Now the Feds don’t define it as a restraint; but it fits the criteria. Imagine if in your quarterly QI reports you had to code every person behind a locked door as being restrained. How would that affect your profile?
Before you fill the comment box with questions about “How can we keep people safe without a locked door?” let’s consider a few other parallels with restraints.
Restraints were applied by well-meaning people (myself included 25 years ago) in order to protect people against falls and injury. The problem is, they didn’t do that. Subsequent studies showed that not only did restraints not prevent serious injuries—they also created severe emotional distress, due to the person being tied and feeling trapped. Furthermore, they took the focus away from understanding why the person wanted to move in the first place, thereby ignoring a host of unmet needs.
So it is with locked doors. While physical safety is always an important consideration, “security” comprises much more than physical safety—it also means emotional and psychological security, which includes such attributes as familiarity, trust, respect, dignity, privacy, and balance. The problem is that many things we do to increase physical safety help us to feel better, but actually decrease the sense of security felt by the person.

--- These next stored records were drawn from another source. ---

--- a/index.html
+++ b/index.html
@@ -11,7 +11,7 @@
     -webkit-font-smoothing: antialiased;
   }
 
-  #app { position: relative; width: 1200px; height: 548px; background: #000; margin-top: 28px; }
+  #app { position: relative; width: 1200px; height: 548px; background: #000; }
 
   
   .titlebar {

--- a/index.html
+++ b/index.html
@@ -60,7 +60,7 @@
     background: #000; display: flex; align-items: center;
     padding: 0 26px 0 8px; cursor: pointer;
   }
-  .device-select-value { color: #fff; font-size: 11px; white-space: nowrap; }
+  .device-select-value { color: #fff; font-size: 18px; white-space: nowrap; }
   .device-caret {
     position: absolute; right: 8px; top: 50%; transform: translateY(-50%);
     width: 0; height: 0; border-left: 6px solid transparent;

So it is with the locked door. As I wrote in Dementia Beyond Disease:
Imagine that the person feels a need to leave because of one of a variety of reasons—that her children may need attention, that he has to go home from work, that she needs some exercise and fresh air, or simply that this place just does not feel like a place where he wants to stay all day. What will the reaction of each of these individuals be when confronted by a locked door? “You cannot go to your children,” “You cannot leave work,” “You cannot get any fresh air,” or “You must stay in this place that you do not like.

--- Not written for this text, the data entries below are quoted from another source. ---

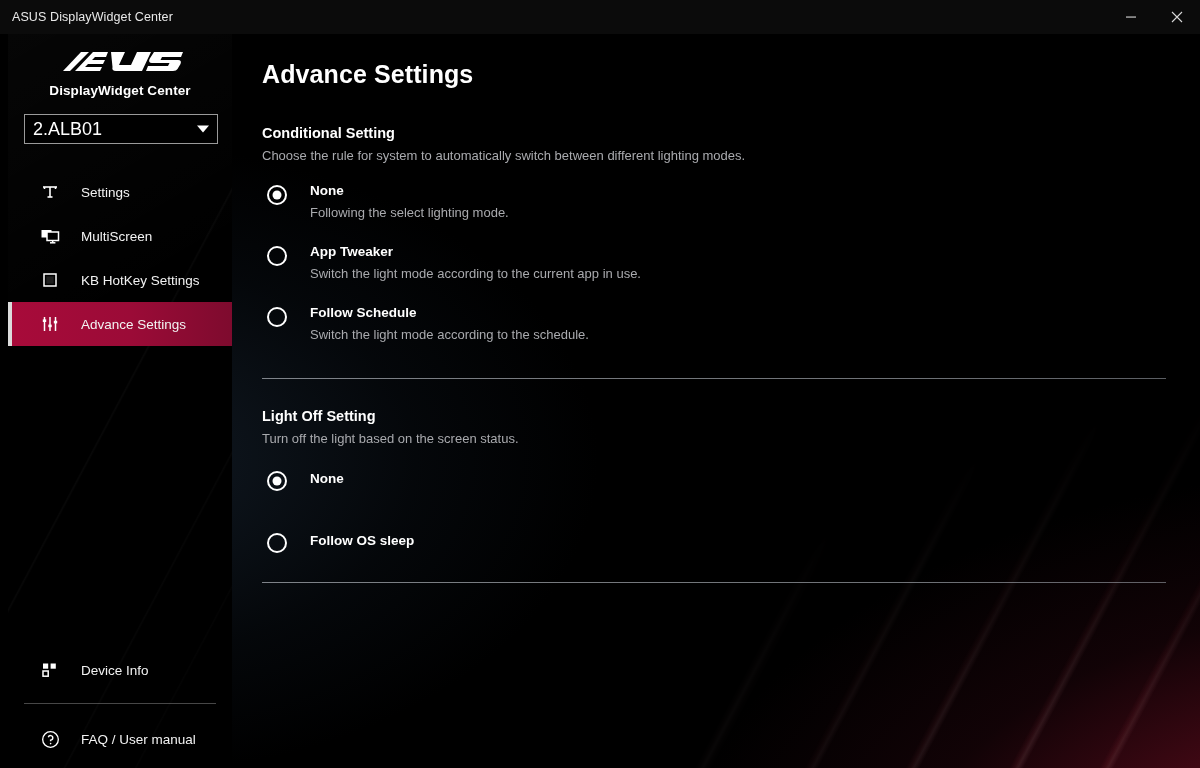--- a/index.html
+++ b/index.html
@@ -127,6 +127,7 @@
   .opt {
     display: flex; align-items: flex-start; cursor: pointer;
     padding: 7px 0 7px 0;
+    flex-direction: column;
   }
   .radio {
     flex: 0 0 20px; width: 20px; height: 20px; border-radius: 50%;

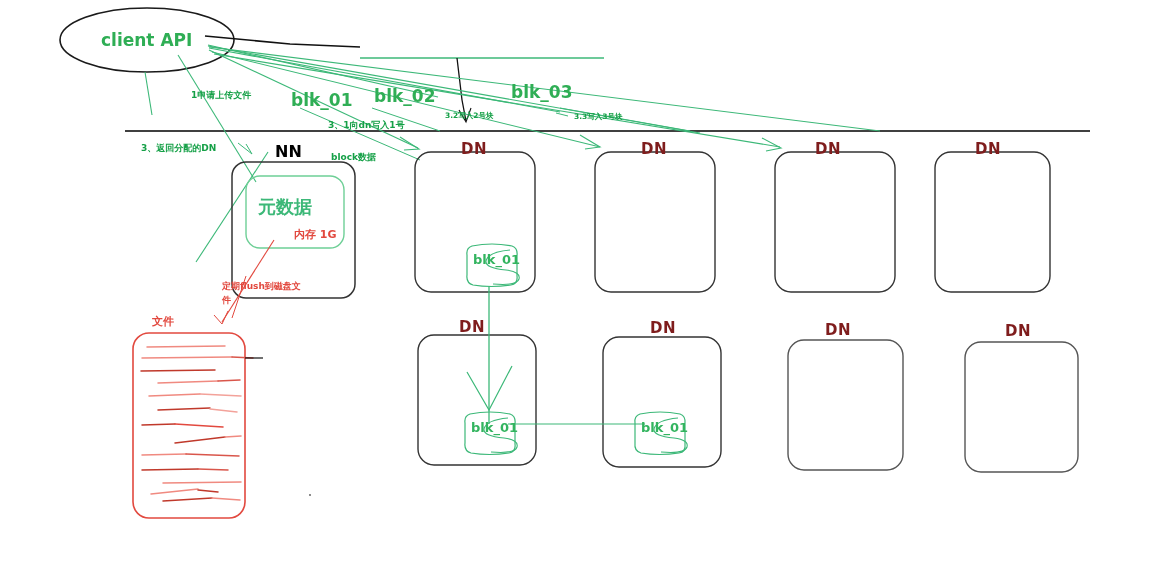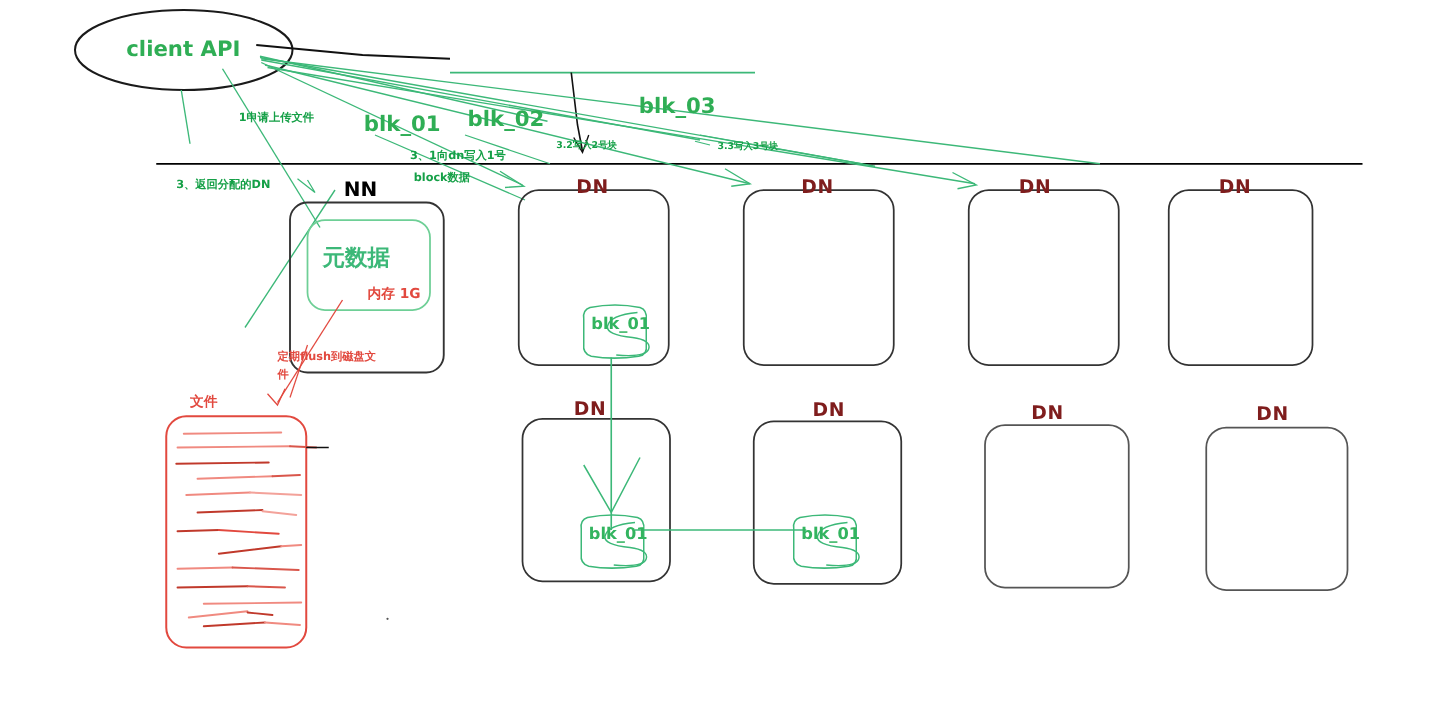--- a/index.html
+++ b/index.html
@@ -218,7 +218,7 @@
 
   <div class="lbl green-big" style="left:291px; top:92px;">blk_01</div>
   <div class="lbl green-big" style="left:374px; top:88px;">blk_02</div>
-  <div class="lbl green-big" style="left:511px; top:77px;text-align:right;">blk_03</div>
+  <div class="lbl green-big" style="left:511px; top:84px;text-align:right;">blk_03</div>
 
   <div class="lbl green-small" style="left:191px; top:91px;">1申请上传文件</div>
   <div class="lbl green-small" style="left:141px; top:144px;">3、返回分配的DN</div>

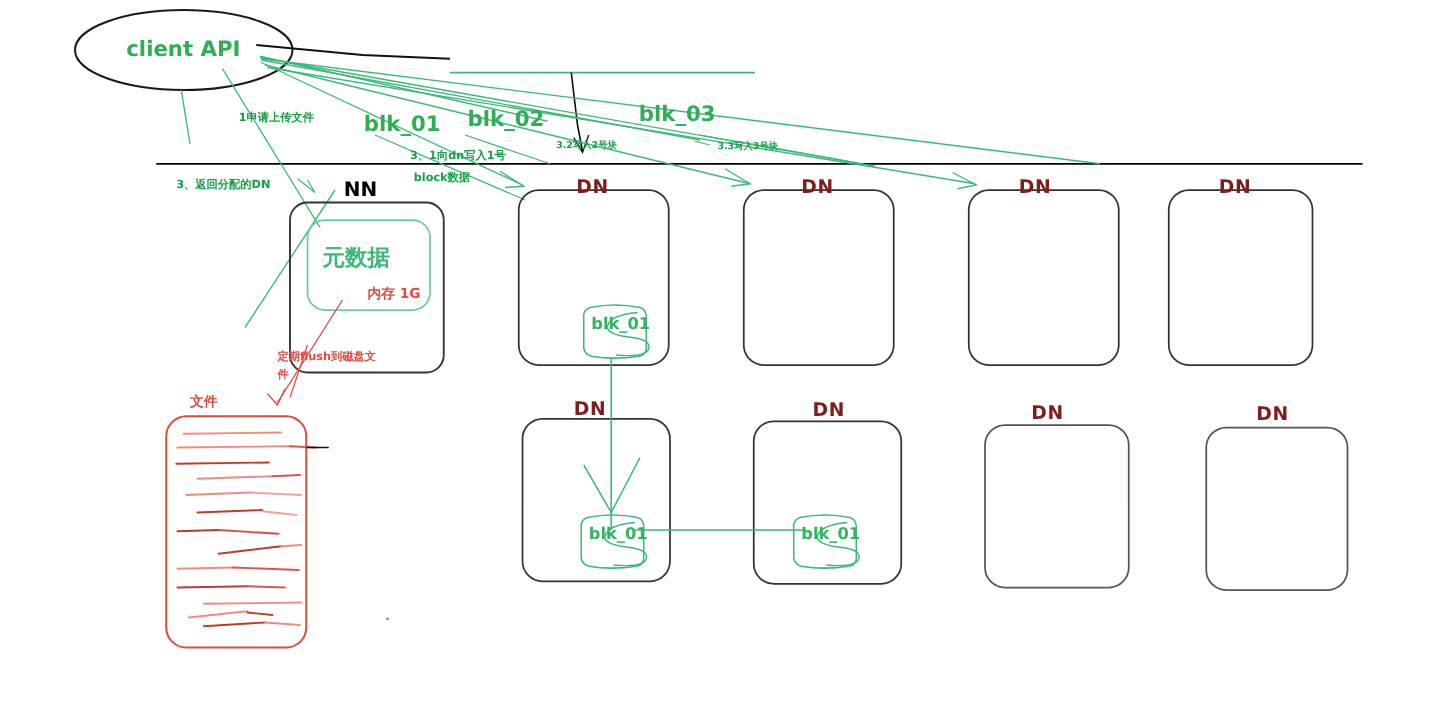--- a/index.html
+++ b/index.html
@@ -223,7 +223,7 @@
   <div class="lbl green-small" style="left:191px; top:91px;">1申请上传文件</div>
   <div class="lbl green-small" style="left:141px; top:144px;">3、返回分配的DN</div>
   <div class="lbl green-small" style="left:328px; top:121px;">3、1向dn写入1号</div>
-  <div class="lbl green-small" style="left:331px; top:139px;">block数据</div>
+  <div class="lbl green-small" style="left:331px; top:153px;">block数据</div>
   <div class="lbl green-tiny" style="left:445px; top:112px;">3.2写入2号块</div>
   <div class="lbl green-tiny" style="left:574px; top:113px;">3.3写入3号块</div>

So once again, we have a staff-centered solution that actually decreases the person’s sense of security and increases both the level of anxiety and the very desire to leave as well! The person returns repeatedly to the locked door, bangs on the door, calls out for help, or otherwise expresses her distress. It is another self-fulfilling prophecy, as the “special care unit” proves to be the home of the “most agitated residents.”
Like other restraints, the locked door also decreases staff members’ critical thinking skills. Once they know the person cannot leave, they stop thinking about why the person wanted to leave in the first place. I have a very simplistic way of looking at someone who tries to leave an area: she is either trying to find something that is not there, or else to get away from something that is there. The locked door satisfies neither of these concerns.

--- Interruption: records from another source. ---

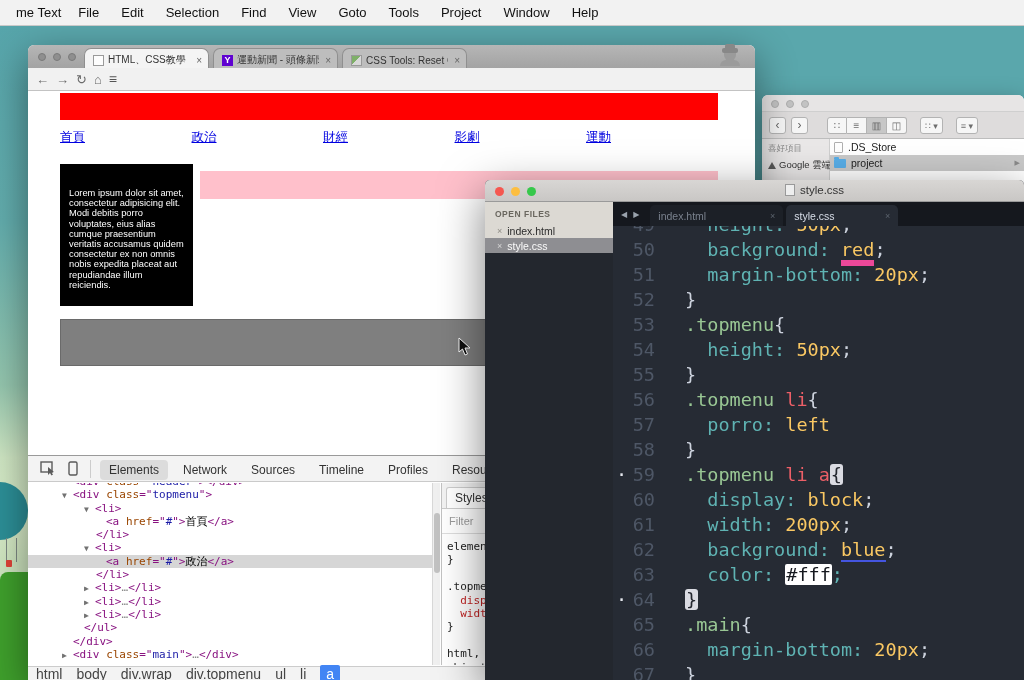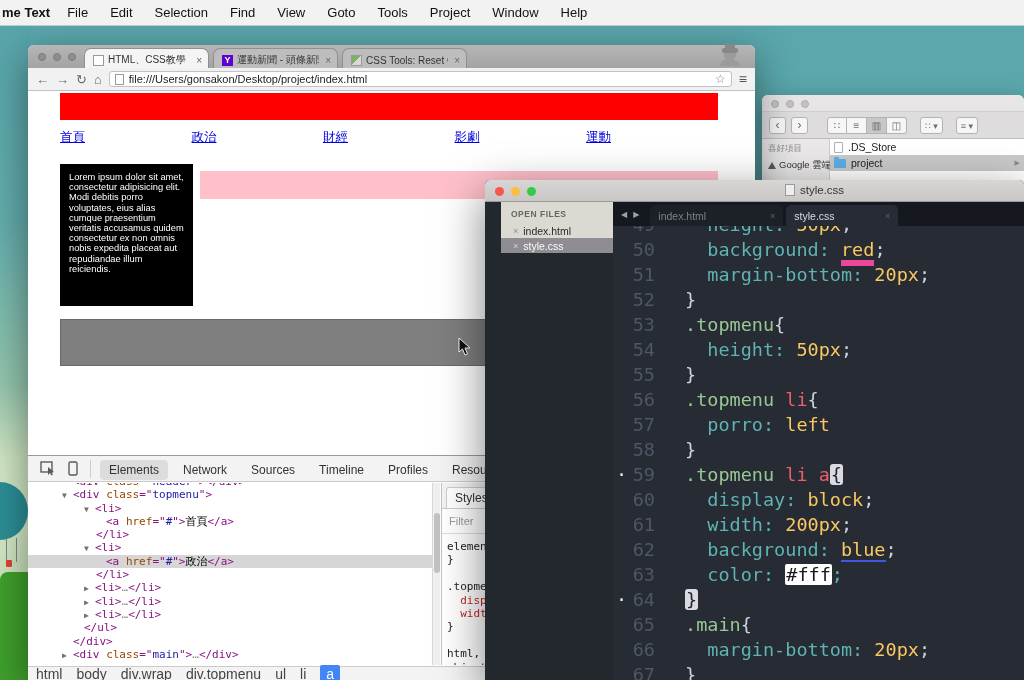--- a/index.html
+++ b/index.html
@@ -18,7 +18,7 @@
   
   .menubar { position:absolute; left:0; top:0; width:1024px; height:26px; background:#f2f2f2;
     border-bottom:1px solid #c9c9c9; display:flex; align-items:center; font-size:13px; color:#111; z-index:50; }
-  .mb-app { font-weight:bold; margin-left:2px; margin-right:6px; }
+  .mb-app { font-weight:normal; margin-left:16px; margin-right:6px; }
   .mb-item { padding:0 11px; }
   .window-peek { position:absolute; left:452px; top:-8px; width:52px; height:17px; background:#d9d9d9; border:1px solid #b5b5b5; border-radius:8px; z-index:40; }
 

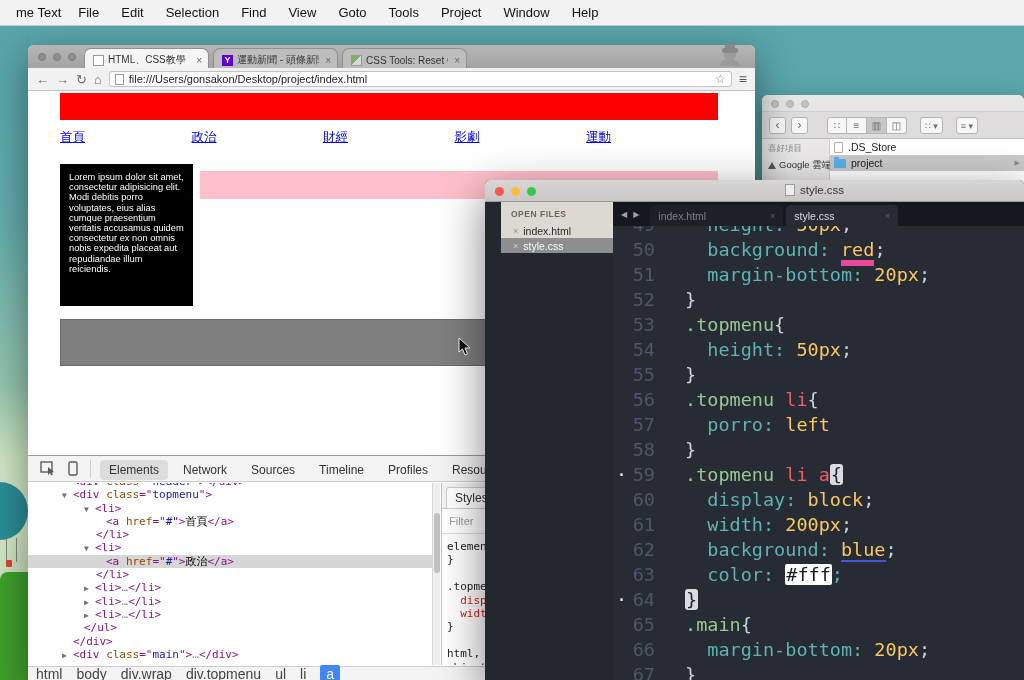--- a/index.html
+++ b/index.html
@@ -258,11 +258,6 @@
       <span class="nav-btn">→</span>
       <span class="nav-btn">↻</span>
       <span class="nav-btn">⌂</span>
-      <div class="urlbar">
-        <span class="url-doc"></span>
-        <span class="url-text">file:///Users/gonsakon/Desktop/project/index.html</span>
-        <span class="star">☆</span>
-      </div>
       <span class="burger">≡</span>
     </div>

Furthermore, it is not always a sign of distress. It may be simply looking for exercise, fresh air, or a change of scene, as we all do. Once again, the limiting view of seeing such actions as “symptoms of dementia” pathologizes something we would all feel in that situation. I often ask people to imagine that they were spending several days to weeks in such a place and could not leave by themselves; how long could you last before you started to climb the walls??
This also explains why disguising the door as a bookshelf or other fixture is counterproductive. If there is a need or desire that leads the person to try to leave, this may hide the door, but does nothing to give them what they need. They may stop banging on the locked door, but you have done nothing to help their sense of well-being. You have focused on your tasks and ignored the person. There is no other way you can spin this.
Is it easy to operate without a locked door? No it’s not. It wasn’t easy to untie people back in the 1990s either. It took a lot of investigation, education, and operational shifts to meet people’s needs so that it could be done safely. But as the recent Facebook post by Dr. Bill Thomas shows, it can be done very successfully. And although this particular home had very few residents and enriched staffing ratios, many larger nursing homes and assisted living communities are succeeding without locked doors using the usual staffing compliment.